Six years ago, he had these thoughts about the site known as Greenland, and he’s having them again. Although I’m certain he has never actually ridden down a Greenland street to look out the window and say Wow!, he recently had his son, Junior, do that by flying in the family jet to Greenland and saying Wow! and taking selfies on the tarmac. A goodwill gesture, I guess. Or maybe he was softening up the target.

In any case, the Greenlanders, and the Danish government, which holds Greenland as an autonomous territory, said what they said six years ago: Nothing doing. No deal.

Six years ago, things settled down. We moved on to other questions raised by 45. Questions like, Should we treat a deadly virus with injections of bleach? Or, Why is there a hangman’s scaffold in front of the Capitol so soon after the holidays?

And also the big question, Is it true that 45, now also 47, is going to make us think of Greenland all over again?

Well, yes, he is.

Look, I’m sorry. I didn’t even want to title my novel “No One Thinks of Greenland.” My brilliant idea was to name it after a Greenland Inuit word — “Qangattarsa” — that translates roughly as, “Let us fly out of here.”

Made sense to me.

My editor saved me from what could have been a fatal self-inflicted publishing wound and suggested I change the title to something one of the characters says. I did. Thank goodness.

Let me say the book has nothing to do with real estate. A reviewer called it “a military screw-up novel.” He meant that in a nice way.

In my story, our hero accidentally gets assigned to a secret, sinister U.S. military base in Greenland. He screws up. So does the military. The novel did OK. It’s a comedy. Sort of.

Speaking of the military, 47 has grown in his thinking of Greenland. Sure, he’s interested in a real estate deal, but he now says Greenland is strategically important. Plus, it’s got lots of nice, rare metals. When asked recently if he’d consider taking Greenland by force, he said he wouldn’t rule it out.

You want a military screw-up novel? Hang on.

The thing is, we’ve tried to acquire Greenland before. As recently as 1946, Harry Truman (President 33), offered $100 million in gold for Greenland.

No deal, said the Danes.

No doubt, if 47 ever hears about this, he’ll just say Harry didn’t give them enough hell.

It’s not like we haven’t bought an island from the Danes before. We’ve bought several. In 1917 during the administration of President 28 (Woodrow Wilson), we bought the Virgin Islands, then known as the Danish West Indies, for $25 million.

The New York Times recently published a breakdown of how the deal might go if 47 actually does buy Greenland.
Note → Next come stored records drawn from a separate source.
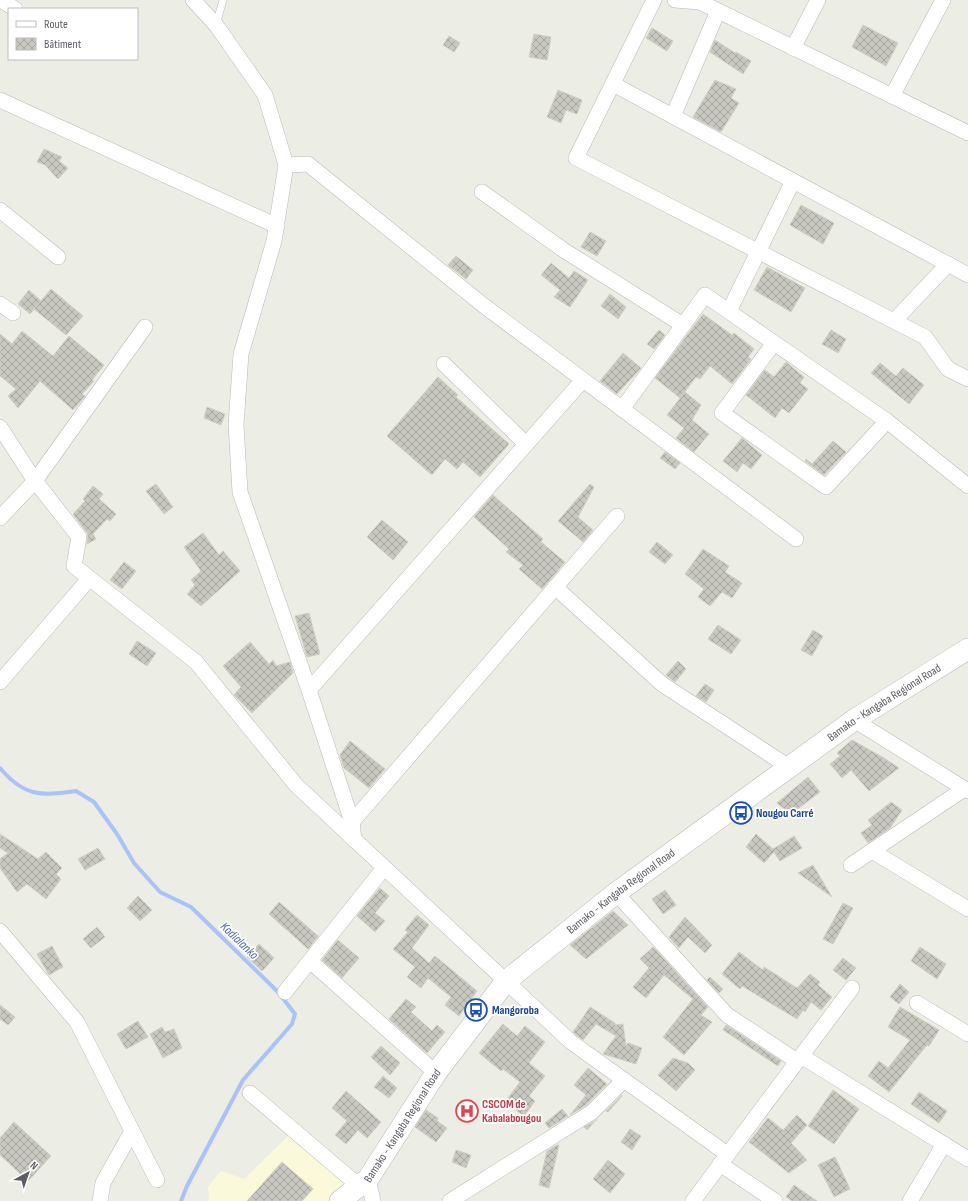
<svg xmlns="http://www.w3.org/2000/svg" width="968" height="1201" font-family="'Sofia Sans Condensed',sans-serif">
	<style>
		.commercial { fill: #fafadb }
		.lines { fill: none; stroke-linecap: round; stroke-linejoin: round }
		.stream { stroke: #aac2f7; stroke-width: 4 }
		.building { fill: url(#building-cross-hatch); stroke: #d1d0c3 }
		.lane-casing { stroke: #b9b9be; stroke-width: 8 }
		.street-casing { stroke: #b9b9be; stroke-width: 16 }
		.secondary-casing { stroke: #b9bac0; stroke-width: 22 }
		.lane { stroke: #fff; stroke-width: 7 }
		.street { stroke: #fff; stroke-width: 15 }
		.secondary { stroke: #fff; stroke-width: 21 }
		.labels { text-anchor: middle; stroke-width: 3.5; stroke-linejoin: round; paint-order: stroke }
		.street-label { font-size: 12px; fill: #5c5d63; stroke: #fff }
		.transit-label { font-size: 12px; font-weight: bold; fill: #164399; stroke: #fff; text-anchor: start }
		.health-label { font-size: 12px; font-weight: bold; fill: #be3a42; stroke: #fff; text-anchor: start }
		.water-label { font-size: 13px; font-style: italic; fill: #4f67b7; stroke: #fff }
	</style>
	<defs>
		<pattern id="building-cross-hatch" width="8" height="8" patternUnits="userSpaceOnUse"><rect width="8" height="8" fill="#c8c7c0"/><path d="M0 0l8 8M0 8l8-8" fill="none" stroke="#a6a5a0"/></pattern>
	</defs>
	<rect width="100%" height="100%" fill="#ecede4"/>
	<polygon class="commercial" points="291,1133 346,1186 327,1201 209,1201 208,1187 221,1171 244,1179"/>
	<g class="lines">
		<path class="stream" d="M0,768C24,797 41,796 76,791L94,802L117,834L134,863L160,892L191,907L278,992L295,1014L292,1024L243,1080L187,1186L181,1201"/>
	</g>
	<g class="building">
		<polygon points="863,25 898,43 886,66 852,47"/>
		<polygon points="652,28 673,41 667,51 646,38"/>
		<polygon points="534,34 551,37 547,60 529,57"/>
		<polygon points="449,36 460,43 454,52 443,45"/>
		<polygon points="715,40 735,53 736,52 751,61 743,74 710,52"/>
		<polygon points="715,80 736,89 731,98 739,103 721,132 693,117"/>
		<polygon points="558,90 582,100 577,114 566,110 561,123 547,117"/>
		<polygon points="44,149 62,157 59,161 68,168 58,179 45,165 37,162"/>
		<polygon points="801,205 834,223 823,244 790,225"/>
		<polygon points="590,232 606,241 597,256 581,247"/>
		<polygon points="456,256 473,270 466,279 448,265"/>
		<polygon points="551,263 569,278 574,271 588,280 570,307 554,297 560,290 541,275"/>
		<polygon points="767,267 805,288 791,312 754,290"/>
		<polygon points="51,289 83,316 66,335 34,309"/>
		<polygon points="29,290 41,301 30,314 18,304"/>
		<polygon points="610,294 626,307 618,319 601,306"/>
		<polygon points="703,314 732,335 734,333 754,349 748,357 751,359 732,384 710,366 700,379 696,377 680,398 655,378"/>
		<polygon points="659,330 665,335 654,349 647,344"/>
		<polygon points="831,330 846,339 838,353 822,344"/>
		<polygon points="22,331 53,356 69,336 104,365 92,380 94,381 82,394 85,396 73,410 40,381 18,408 8,396 16,389 0,376 0,334 12,344"/>
		<polygon points="623,353 641,368 617,394 600,381"/>
		<polygon points="786,362 804,377 800,383 808,389 789,413 782,408 775,418 746,395 765,370 774,377"/>
		<polygon points="880,363 896,376 903,368 924,385 909,404 871,373"/>
		<polygon points="438,377 458,395 456,397 509,444 480,477 463,462 457,469 445,459 432,475 387,436"/>
		<polygon points="685,392 701,405 692,420 709,434 694,452 676,438 684,428 667,415"/>
		<polygon points="207,407 225,414 221,425 204,418"/>
		<polygon points="742,438 762,455 751,469 743,463 737,472 723,461"/>
		<polygon points="833,441 846,452 824,475 805,461 806,459 812,464"/>
		<polygon points="665,452 680,463 675,469 660,458"/>
		<polygon points="156,484 173,507 164,514 146,491"/>
		<polygon points="590,484 594,487 578,517 593,530 583,542 558,521"/>
		<polygon points="93,486 103,494 99,499 116,514 110,521 107,519 93,534 96,539 87,544 88,534 73,514 85,501 83,499"/>
		<polygon points="493,495 543,539 541,542 565,562 542,589 519,569 523,565 506,552 509,549 474,517"/>
		<polygon points="382,520 408,542 393,560 367,537"/>
		<polygon points="203,533 219,555 223,551 240,571 201,606 187,594 195,585 191,580 201,571 184,547"/>
		<polygon points="657,542 673,555 665,564 649,552"/>
		<polygon points="703,549 729,566 725,572 742,583 732,598 722,592 710,606 698,597 704,589 685,574"/>
		<polygon points="124,562 136,571 122,589 110,580"/>
		<polygon points="309,613 320,654 307,657 295,616"/>
		<polygon points="718,625 741,640 731,654 708,639"/>
		<polygon points="813,630 823,636 812,656 801,650"/>
		<polygon points="137,641 156,653 147,666 129,654"/>
		<polygon points="250,642 269,664 273,660 276,666 290,662 293,673 252,713 234,695 241,687 223,666"/>
		<polygon points="678,661 686,669 675,682 666,675"/>
		<polygon points="705,684 714,690 706,702 696,696"/>
		<polygon points="852,740 884,758 899,768 869,791 851,770 842,778 830,764 840,756 837,753"/>
		<polygon points="350,741 385,769 369,788 344,768 340,755"/>
		<polygon points="808,777 820,792 791,814 777,803"/>
		<polygon points="891,802 902,810 890,828 868,843 861,833 872,825 868,820"/>
		<polygon points="0,834 38,859 46,852 62,868 56,874 61,879 46,899 27,884 17,892 0,868 0,859 8,853 0,848"/>
		<polygon points="756,834 773,849 794,836 802,848 780,861 774,852 764,863 746,847"/>
		<polygon points="98,848 105,859 85,870 78,859"/>
		<polygon points="813,865 832,897 798,873"/>
		<polygon points="380,888 389,896 375,913 385,921 375,932 357,916"/>
		<polygon points="665,890 676,905 663,914 652,899"/>
		<polygon points="138,896 152,910 140,921 127,908"/>
		<polygon points="279,902 318,936 308,949 269,914"/>
		<polygon points="843,903 853,908 833,944 823,939"/>
		<polygon points="613,911 628,925 586,959 570,945"/>
		<polygon points="417,915 429,925 412,948 429,963 435,956 477,991 459,1016 445,1005 451,997 428,978 421,988 407,977 415,967 393,949 408,932 405,930"/>
		<polygon points="685,917 712,945 705,953 688,937 679,948 669,937"/>
		<polygon points="97,927 105,937 91,948 83,939"/>
		<polygon points="338,940 359,958 342,978 322,960"/>
		<polygon points="259,944 274,958 262,971 247,957"/>
		<polygon points="52,946 63,967 49,975 37,954"/>
		<polygon points="653,947 708,1007 701,1015 712,1022 684,1055 663,1037 693,999 664,975 646,998 633,987 649,968 640,959"/>
		<polygon points="920,947 946,964 937,979 911,961"/>
		<polygon points="739,952 763,970 764,967 797,988 810,974 820,982 818,985 832,997 821,1010 811,1002 805,1012 803,1010 797,1019 742,986 740,989 722,974"/>
		<polygon points="843,958 856,968 846,980 833,970"/>
		<polygon points="710,977 723,989 719,993 707,980"/>
		<polygon points="900,984 909,992 899,1004 890,997"/>
		<polygon points="406,999 416,1007 411,1012 432,1031 437,1025 445,1032 427,1053 389,1019"/>
		<polygon points="0,1005 15,1017 8,1025 0,1019"/>
		<polygon points="590,1007 615,1023 615,1025 623,1024 626,1046 628,1043 642,1048 636,1064 603,1054 616,1036 596,1024 583,1040 573,1032"/>
		<polygon points="900,1007 939,1030 929,1046 927,1045 889,1092 868,1076 879,1061 888,1068 910,1040 888,1027"/>
		<polygon points="138,1021 148,1037 126,1049 117,1034"/>
		<polygon points="503,1024 517,1036 525,1026 545,1042 529,1063 545,1076 529,1096 535,1101 524,1116 505,1102 520,1082 503,1069 501,1071 479,1053"/>
		<polygon points="726,1025 781,1061 778,1066 723,1030"/>
		<polygon points="162,1027 165,1032 174,1029 182,1048 163,1058 150,1034"/>
		<polygon points="381,1046 400,1063 390,1075 371,1057"/>
		<polygon points="673,1058 688,1063 695,1070 676,1091 658,1075"/>
		<polygon points="588,1068 607,1084 586,1105 570,1115 586,1095 574,1085"/>
		<polygon points="383,1076 397,1088 389,1098 374,1087"/>
		<polygon points="833,1090 859,1109 834,1144 808,1126"/>
		<polygon points="346,1091 381,1122 367,1138 358,1130 346,1144 335,1135 347,1121 332,1108"/>
		<polygon points="919,1092 947,1111 939,1123 911,1104"/>
		<polygon points="622,1095 622,1096 608,1112 606,1111"/>
		<polygon points="562,1109 568,1116 549,1128 545,1123"/>
		<polygon points="426,1110 438,1118 437,1121 447,1128 436,1142 415,1127"/>
		<polygon points="797,1115 807,1125 791,1143 807,1160 789,1173 749,1142 768,1118 783,1130"/>
		<polygon points="597,1119 587,1130 584,1127 597,1120"/>
		<polygon points="14,1122 51,1156 28,1181 0,1155 0,1138"/>
		<polygon points="630,1129 641,1136 632,1150 621,1142"/>
		<polygon points="557,1145 559,1145 549,1188 539,1185 547,1151"/>
		<polygon points="456,1150 471,1155 466,1168 452,1162"/>
		<polygon points="835,1157 850,1189 834,1197 818,1165"/>
		<polygon points="608,1160 625,1174 610,1193 593,1179"/>
		<polygon points="282,1162 313,1189 302,1201 247,1201"/>
		<polygon points="794,1185 817,1201 792,1201 786,1197"/>
	</g>
	<g class="lines">
		<g class="lane-casing">
			<polyline id="lane" points="216,25 223,0"/>
		</g>
		<g class="street-casing">
			<g id="street">
				<polyline points="1,0 15,9"/>
				<polyline points="193,0 216,25 265,95 286,165 274,241 241,354 236,425 240,492 309,690 352,822 354,840"/>
				<polyline points="654,0 576,158 925,337 948,369 968,379"/>
				<polyline points="675,0 700,2 968,133"/>
				<polyline points="793,48 818,0"/>
				<polyline points="613,84 968,275"/>
				<polyline points="892,96 943,0"/>
				<polyline points="0,100 277,226"/>
				<polyline points="673,116 718,11"/>
				<polyline points="286,165 308,164 483,305 796,539"/>
				<polyline points="482,192 565,251 683,325"/>
				<polyline points="0,210 58,257"/>
				<polyline points="0,304 13,313"/>
				<polyline points="729,311 793,181"/>
				<polyline points="894,321 948,264"/>
				<polyline points="774,343 722,413 826,487 887,421"/>
				<polyline points="444,364 526,444"/>
				<polyline points="622,409 705,295 887,421 968,486"/>
				<polyline points="0,427 35,481 79,537 74,566 196,662 296,785 571,1042 727,1154"/>
				<polyline points="0,518 35,481 145,327"/>
				<polyline points="555,587 662,684 789,767"/>
				<polyline points="0,682 89,579"/>
				<polyline points="309,690 583,380"/>
				<polyline points="854,720 968,791"/>
				<polyline points="352,822 617,516"/>
				<polyline points="872,851 968,909"/>
				<polyline points="851,865 964,789"/>
				<polyline points="616,893 727,1015 797,1061"/>
				<polyline points="0,931 77,1022 157,1180"/>
				<polyline points="310,961 436,1073"/>
				<polyline points="285,992 384,868"/>
				<polyline points="917,1003 968,1034"/>
				<polyline points="801,1056 968,1159"/>
				<polyline points="250,1093 359,1186"/>
				<polyline points="720,1164 775,1201"/>
				<polyline points="368,1179 373,1201"/>
				<polyline points="100,1201 103,1183 132,1131"/>
				<polyline points="450,1201 592,1112 624,1080"/>
				<polyline points="693,1201 852,988"/>
				<polyline points="910,1201 944,1144"/>
			</g>
		</g>
		<g class="secondary-casing">
			<g id="secondary">
				<path id="s1" d="M340,1201L368,1179L436,1073L506,981L616,893L854,720L968,649"/>
			</g>
		</g>
		<use href="#lane" class="lane"/>
		<use href="#street" class="street"/>
		<use href="#secondary" class="secondary"/>
	</g>
	<defs>
		<g id="bus-ring" transform="scale(1.15)"><circle r="9.5" fill="#fff" stroke="#1a4fb4" stroke-width="1.5"/><path d="M-5-6H5V4H4V6H2V4H-2V6H-4V4H-5ZM-3.5-4V0h7V-4ZM-3.5 1.2v1.5H-2V1.2ZM2 1.2v1.5H3.5V1.2Z" fill="#1a4fb4"/></g>
		<g id="hospital-ring" transform="scale(1.15)"><circle r="9.5" fill="#fff" stroke="#e0444e" stroke-width="1.5"/><path d="M-5-5h3v3.5h4V-5h3V5h-3V1.5h-4V5h-3Z" fill="#e0444e"/></g>
	</defs>
	<g fill-rule="evenodd">
		<use href="#bus-ring" x="741" y="813"/>
		<use href="#bus-ring" x="476" y="1010"/>
		<use href="#hospital-ring" x="467" y="1111"/>
	</g>
	<g class="labels">
		<g class="street-label">
			<text dy="4" stroke="none"><textPath href="#s1" startOffset="747">Bamako - Kangaba Regional Road</textPath></text>
			<text dy="4" stroke="none"><textPath href="#s1" startOffset="423">Bamako - Kangaba Regional Road</textPath></text>
			<text dy="4" stroke="none"><textPath href="#s1" startOffset="99">Bamako - Kangaba Regional Road</textPath></text>
		</g>
		<g class="transit-label">
			<text x="756" y="817">Nougou Carré</text>
			<text x="492" y="1014">Mangoroba</text>
		</g>
		<g class="health-label">
			<text x="482" y="1108">CSCOM de<tspan x="482" dy="14">Kabalabougou</tspan></text>
		</g>
		<g class="water-label">
			<text transform="translate(240 940) rotate(44)" y="5">Kodialanko</text>
		</g>
	</g>
	<rect x="8" y="8" width="130" height="52" fill="#ffffff" stroke="#bebec1"/>
	<rect x="16" y="21" width="20" height="6" fill="#ffffff" stroke="#bebec1"/>
	<text x="44" y="28" font-size="12" fill="#5c5d63">Route</text>
	<rect x="16" y="38" width="20" height="12" fill="url(#building-cross-hatch)" stroke="#bebec1"/>
	<text x="44" y="48" font-size="12" fill="#5c5d63">Bâtiment</text>
	<g transform="translate(28 1173) rotate(40)" stroke="#ffffff" stroke-width="3" paint-order="stroke">
	<path d="M0-3L7 15L0 10L-7 15Z" fill="#5c5d63"/>
	<text y="-6" font-size="11" font-weight="bold" text-anchor="middle" fill="#5c5d63">N</text>
	</g>
</svg>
He could run us up a tab of anywhere between $12.5 billion and $77 billion. When we’ve got mass deportations and huge tax breaks for the rich on the agenda, buying an island that’s mostly ice (which, psst!, is melting thanks to climate ch— Oh, let’s not think about that), buying that island would probably amount to a rounding error. And if not, well, there’s always war.

Forty-Seven looks at Greenland, Canada and the Panama Canal — all sites that make him say Wow! — as trophies. But all these places are bound to us, and we to them, by treaties. Treaties, unlike trophies, involve give and take, and only one of those words is in 47’s lexicon.

I guess right about now you’re probably saying, OK, you think of Greenland, 47 thinks of Greenland. This has been going on for six years. You got anything new to say?

Well, I confess, No, not really. Me, 47, Greenland? It’s all same-old/same-old.

Except for this. Now, besides Greenland, I have California to think about. Because of the wildfires, I have family members who have lost a home and others who are waiting to find out if they’ll be able to return to the one they evacuated. I have a 5-month-old grandson whose family is moving around, keeping him ahead of the fires and the toxic smoke.

And I have a president with the feral instinct to pick on a victim and beat the victim into a trophy. Forty-Seven spent the worst days of the fires attacking California — a state that voted against him — and impugning its politicians, officials and firefighters. He sees California wobbling under the burden of this disaster and he makes up nicknames to call the governor and he threatens to withhold aid.

I think that’s a warning to Greenland. Keep thinking of us, Greenland. And keep saying, No deal.

John Griesemer is a writer, actor and filmmaker. He lives in Lyme.